One local success story is member company Blue Highway, a research, development and technology solutions company, founded as a partnership between Syracuse University and Welch Allyn, a medical device manufacturer. Blue Highway works with academia and industry to provide proof-of-concept and product development services in the healthcare and medical device domain. However, policies such as the medical device tax are stunting the growth of medical technology companies focused on patient care. Without that growth, Central New York will have an even harder time returning to economic relevance.
According to a study by research group Battelle, the medical device tax could cost New York more than 1,700 jobs and a potential economic impact to the state totaling $357 million. Congressman Dan Maffei has co-sponsored legislation that would repeal the tax, and both New York Sens. Kirsten Gillibrand and Chuck Schumer voted for efforts to repeal because this dynamic industry is so critical to innovation, high-caliber manufacturing jobs and economic growth. The New York delegation's leadership on this important issue is one of the main reasons that broad, bipartisan support continues to build for these efforts.

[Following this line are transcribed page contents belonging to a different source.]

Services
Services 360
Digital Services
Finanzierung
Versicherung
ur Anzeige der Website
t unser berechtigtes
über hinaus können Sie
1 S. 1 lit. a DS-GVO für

Perhaps the most disconcerting aspect of the device tax is that it is harming future technologies and growth we cannot yet calculate. Levied on companies regardless of profitability or size, the tax will significantly hinder the transfer of ideas from universities to medical device companies wanting to bring products to market.
Despite broad-based bipartisan support for its repeal, the medical device tax continues to threaten the 21st-century innovation and high-tech jobs our elected officials claim to support. If Central New York is to continue empowering tomorrow's innovators, it must help put an end to policies, like the medical device tax, that discourage those very things.